[Saved data entries]
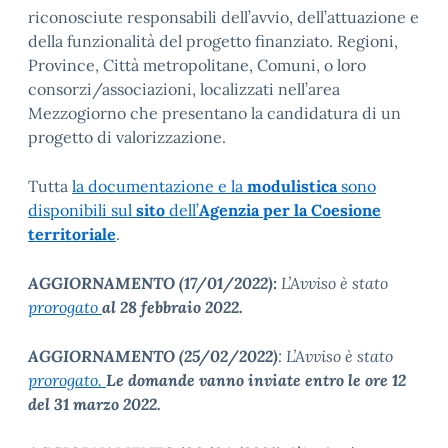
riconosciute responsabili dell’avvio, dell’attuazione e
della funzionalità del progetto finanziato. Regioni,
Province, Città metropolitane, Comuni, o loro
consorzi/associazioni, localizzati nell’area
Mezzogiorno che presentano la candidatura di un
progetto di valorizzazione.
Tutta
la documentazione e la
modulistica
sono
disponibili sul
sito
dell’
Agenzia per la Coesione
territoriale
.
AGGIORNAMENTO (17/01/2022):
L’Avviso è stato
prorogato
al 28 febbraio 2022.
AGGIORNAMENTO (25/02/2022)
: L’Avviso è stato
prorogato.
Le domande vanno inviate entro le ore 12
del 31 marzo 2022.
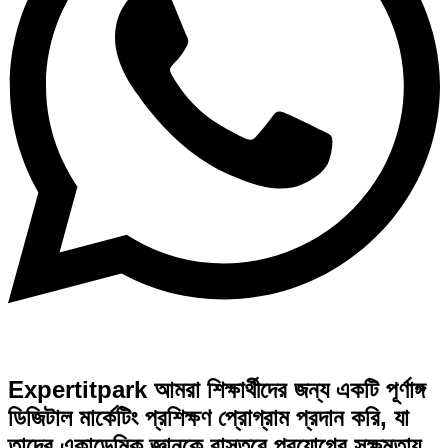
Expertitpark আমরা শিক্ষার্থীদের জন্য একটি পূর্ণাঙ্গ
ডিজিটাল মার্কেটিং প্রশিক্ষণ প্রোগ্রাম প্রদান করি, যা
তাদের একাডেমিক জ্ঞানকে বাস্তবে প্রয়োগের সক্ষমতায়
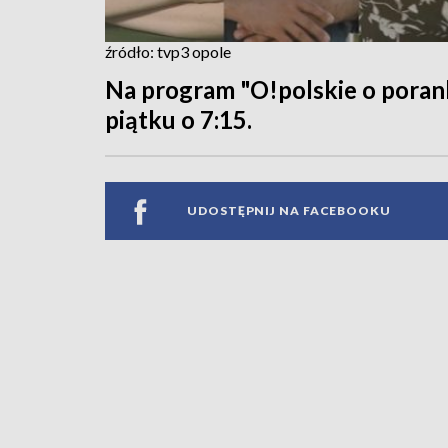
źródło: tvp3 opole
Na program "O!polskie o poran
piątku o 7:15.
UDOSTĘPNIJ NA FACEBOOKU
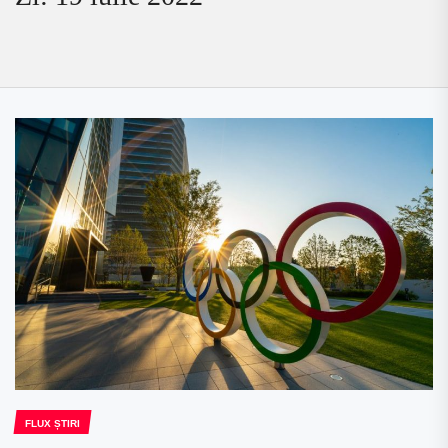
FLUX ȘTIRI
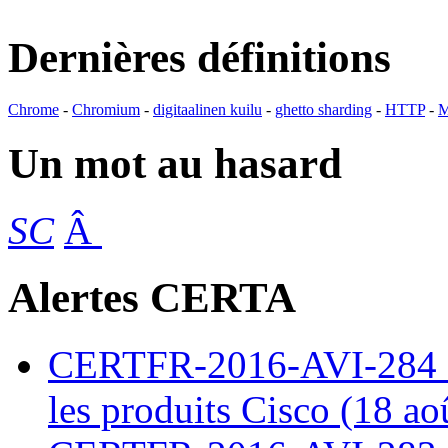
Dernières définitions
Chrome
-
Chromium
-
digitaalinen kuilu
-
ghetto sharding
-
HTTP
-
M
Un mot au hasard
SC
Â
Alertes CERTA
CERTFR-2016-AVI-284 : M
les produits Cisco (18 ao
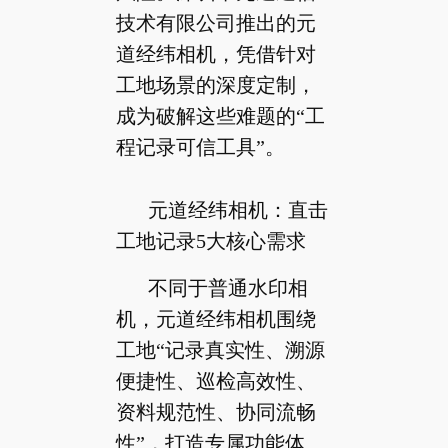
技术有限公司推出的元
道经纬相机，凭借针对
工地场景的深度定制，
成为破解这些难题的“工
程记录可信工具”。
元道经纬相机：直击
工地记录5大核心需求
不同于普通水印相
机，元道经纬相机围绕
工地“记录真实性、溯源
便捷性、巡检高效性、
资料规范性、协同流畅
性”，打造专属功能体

§ **Your task**
Change every "prorogato" in the lines above to "rinviato" and leave the rest untouched. Omit the pictures from your answer.

§ **Response to the task**
riconosciute responsabili dell’avvio, dell’attuazione e
della funzionalità del progetto finanziato. Regioni,
Province, Città metropolitane, Comuni, o loro
consorzi/associazioni, localizzati nell’area
Mezzogiorno che presentano la candidatura di un
progetto di valorizzazione.
Tutta
la documentazione e la
modulistica
sono
disponibili sul
sito
dell’
Agenzia per la Coesione
territoriale
.
AGGIORNAMENTO (17/01/2022):
L’Avviso è stato
rinviato
al 28 febbraio 2022.
AGGIORNAMENTO (25/02/2022)
: L’Avviso è stato
rinviato.
Le domande vanno inviate entro le ore 12
del 31 marzo 2022.
Expertitpark আমরা শিক্ষার্থীদের জন্য একটি পূর্ণাঙ্গ
ডিজিটাল মার্কেটিং প্রশিক্ষণ প্রোগ্রাম প্রদান করি, যা
তাদের একাডেমিক জ্ঞানকে বাস্তবে প্রয়োগের সক্ষমতায়
źródło: tvp3 opole
Na program "O!polskie o poran
piątku o 7:15.
UDOSTĘPNIJ NA FACEBOOKU
FLUX ȘTIRI
Dernières définitions
Chrome
-
Chromium
-
digitaalinen kuilu
-
ghetto sharding
-
HTTP
-
M
Un mot au hasard
SC
Â
Alertes CERTA
CERTFR-2016-AVI-284 : M
les produits Cisco (18 ao
技术有限公司推出的元
道经纬相机，凭借针对
工地场景的深度定制，
成为破解这些难题的“工
程记录可信工具”。
元道经纬相机：直击
工地记录5大核心需求
不同于普通水印相
机，元道经纬相机围绕
工地“记录真实性、溯源
便捷性、巡检高效性、
资料规范性、协同流畅
性”，打造专属功能体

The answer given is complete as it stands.